Stock futures mixed as Russia-Ukraine tensions and Fed rate hike worries linger
Traders on the floor of the NYSE, Feb. 4, 2022.
Source: NYSE
U.S. stock futures were mixed early Tuesday morning, as traders kept an eye on simmering tensions between Russia and Ukraine while weighing the potential impact of tighter monetary policy from the Federal Reserve.
Futures tied to the Dow Jones Industrial Average shed 59 points, or 0.17%. S&P 500 futures sat above the flatline, while Nasdaq 100 futures advanced 0.23%.
Wall Street is coming off a volatile Monday trading session.
The Dow closed lower by 171.89 points, or 0.5%, after falling more than 400 points at one point. The S&P 500 dropped as much as 1.2% before ending the day 0.4% lower. The Nasdaq Composite fell 0.9% at one point before closing just below the flatline.

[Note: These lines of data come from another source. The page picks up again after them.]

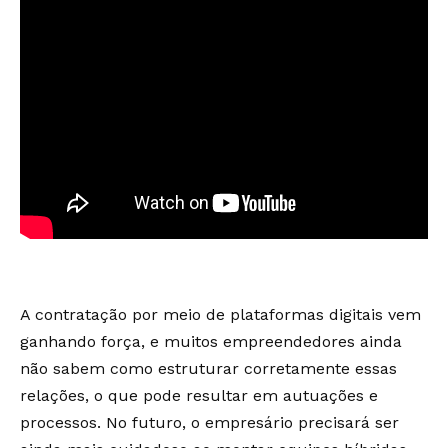
A contratação por meio de plataformas digitais vem
ganhando força, e muitos empreendedores ainda
não sabem como estruturar corretamente essas
relações, o que pode resultar em autuações e
processos. No futuro, o empresário precisará ser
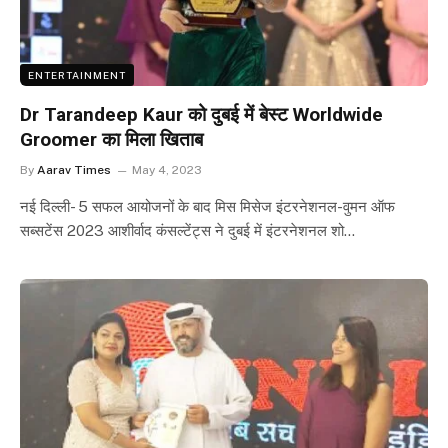
ENTERTAINMENT
Dr Tarandeep Kaur को दुबई में बेस्ट Worldwide
Groomer का मिला खिताब
By
Aarav Times
May 4, 2023
नई दिल्ली- 5 सफल आयोजनों के बाद मिस मिसेज इंटरनेशनल-वुमन ऑफ
सब्सटेंस 2023 आशीर्वाद कंसल्टेंट्स ने दुबई में इंटरनेशनल शो…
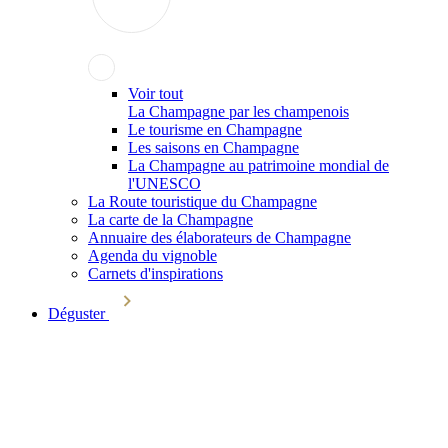
Voir tout
La Champagne par les champenois
Le tourisme en Champagne
Les saisons en Champagne
La Champagne au patrimoine mondial de
l'UNESCO
La Route touristique du Champagne
La carte de la Champagne
Annuaire des élaborateurs de Champagne
Agenda du vignoble
Carnets d'inspirations
Déguster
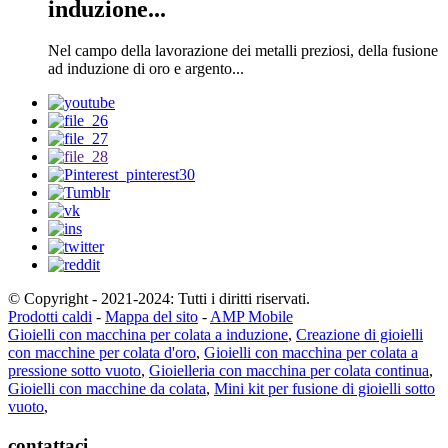
induzione...
Nel campo della lavorazione dei metalli preziosi, della fusione
ad induzione di oro e argento...
© Copyright - 2021-2024: Tutti i diritti riservati.
Prodotti caldi
-
Mappa del sito
-
AMP Mobile
Gioielli con macchina per colata a induzione
,
Creazione di gioielli
con macchine per colata d'oro
,
Gioielli con macchina per colata a
pressione sotto vuoto
,
Gioielleria con macchina per colata continua
,
Gioielli con macchine da colata
,
Mini kit per fusione di gioielli sotto
vuoto
,
contattaci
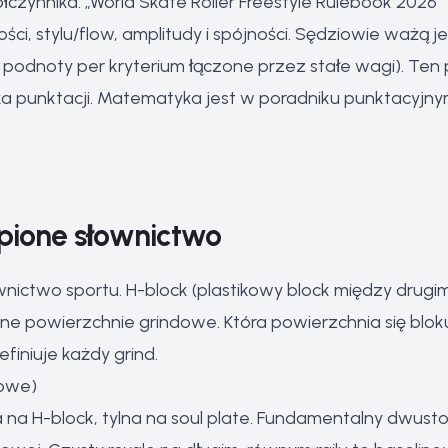
zynnika. „World Skate Roller Freestyle Rulebook 2026”
ci, stylu/flow, amplitudy i spójności. Sędziowie ważą j
dnoty per kryterium łączone przez stałe wagi). Ten p
a punktacji. Matematyka jest w
poradniku punktacyjn
pione słownictwo
nictwo sportu. H-block (plastikowy block między drugim 
e powierzchnie grindowe. Która powierzchnia się blokuje
finiuje każdy grind.
powe)
 na H-block, tylna na soul plate. Fundamentalny dwust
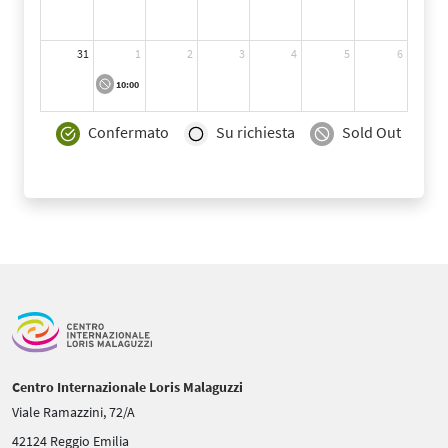
31
1
2
3
4
5
6
10:00
Confermato
Su richiesta
Sold Out
Centro Internazionale Loris Malaguzzi
Viale Ramazzini, 72/A
42124 Reggio Emilia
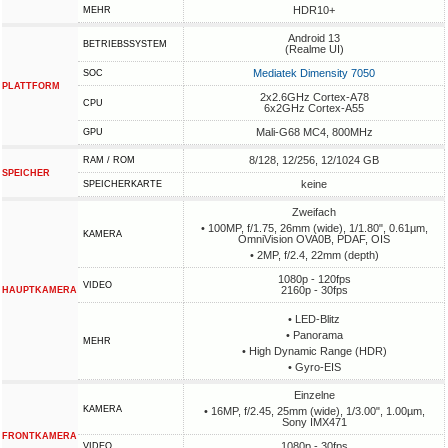
HDR10+
MEHR
Android 13
BETRIEBSSYSTEM
(Realme UI)
Mediatek Dimensity 7050
SOC
PLATTFORM
2x2.6GHz Cortex-A78
CPU
6x2GHz Cortex-A55
Mali-G68 MC4, 800MHz
GPU
8/128, 12/256, 12/1024 GB
RAM / ROM
SPEICHER
keine
SPEICHERKARTE
Zweifach
• 100MP, f/1.75, 26mm (wide), 1/1.80", 0.61µm,
KAMERA
OmniVision OVA0B, PDAF, OIS
• 2MP, f/2.4, 22mm (depth)
1080p - 120fps
VIDEO
2160p - 30fps
HAUPTKAMERA
• LED-Blitz
• Panorama
MEHR
• High Dynamic Range (HDR)
• Gyro-EIS
Einzelne
KAMERA
• 16MP, f/2.45, 25mm (wide), 1/3.00", 1.00µm,
Sony IMX471
FRONTKAMERA
1080p - 30fps
VIDEO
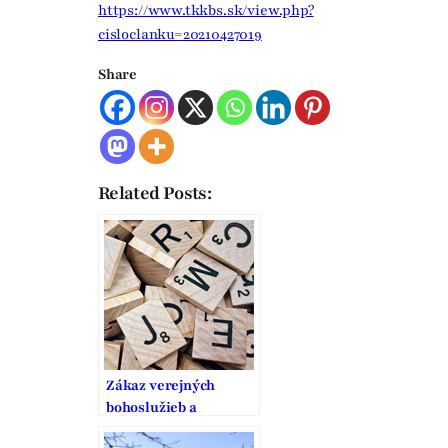
https://www.tkkbs.sk/view.php?
cisloclanku=20210427019
Share
Related Posts:
Zákaz verejných
bohoslužieb a
stanovisko Ústavného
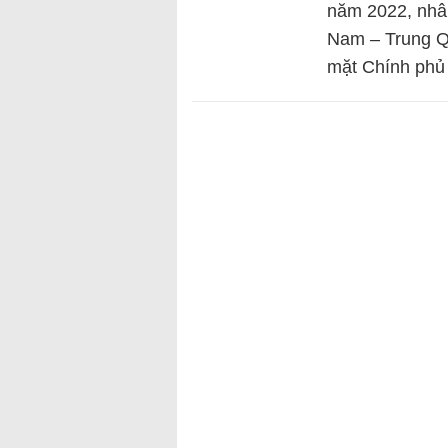
năm 2022, nhân
Nam – Trung Q
mặt Chính phủ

Oil, meanwhile, popped to its highest level since September 2014 on Monday, while gold futures reached levels not seen since Nov. 16.
Those moves came as the Russia-Ukraine conflict appeared to escalate. Secretary of State Antony Blinken ordered the closing of the U.S. embassy in Kyiv, Ukraine, citing a “dramatic acceleration in the buildup of Russian forces” on Ukraine’s border.
“Investors are on edge with geopolitical tensions high and crude oil flirting with $100 a barrel, but after the wild ride on Friday, today’s flattish day really feels like a win,” LPL Financial chief market strategist Ryan Detrick said.
Concerns over multiple Fed rate hikes also kept investors on edge.
St. Louis Fed President James Bullard told CNBC’s Steve Liesman on Monday that the central bank needs to be aggressive in fighting inflation. The consumer price index rose last month at its fastest year-over-year pace since 1982, leading Citigroup and Goldman Sachs to increase their rate hike outlook for 2022 seven.
“I do think we need to front-load more of our planned removal of accommodation than we would have previously. We’ve been surprised to the upside on inflation. This is a lot of inflation,” Bullard said.
“Our credibility is on the line here and we do have to react to the data,” he added. “However, I do think we can do it in a way that’s organized and not disruptive to markets.”
LPL’s Detrick said that, while investors should be concerned about inflationary pressures and tighter U.S. monetary policy, the market’s fundamental backdrop remains strong.
“Yes, Fed hikes are coming, inflation is out of control, and geopolitical tensions are high, yet let’s not forget that we are about to wrap up another extremely solid earnings season,” he said. “There are a lot of worries out there, but to see really strong earnings last quarter, along with companies overall quite optimistic about our economy’s future, this is something that should give investors hope.”
More than 70% of S&P 500 companies have posted their latest quarterly results, with 77% of those names beating analyst expectations, according to FactSet. Earnings for those companies have grown by about 30% on a year-over-year basis.
—CNBC’s Maggie Fitzgerald contributed to this report.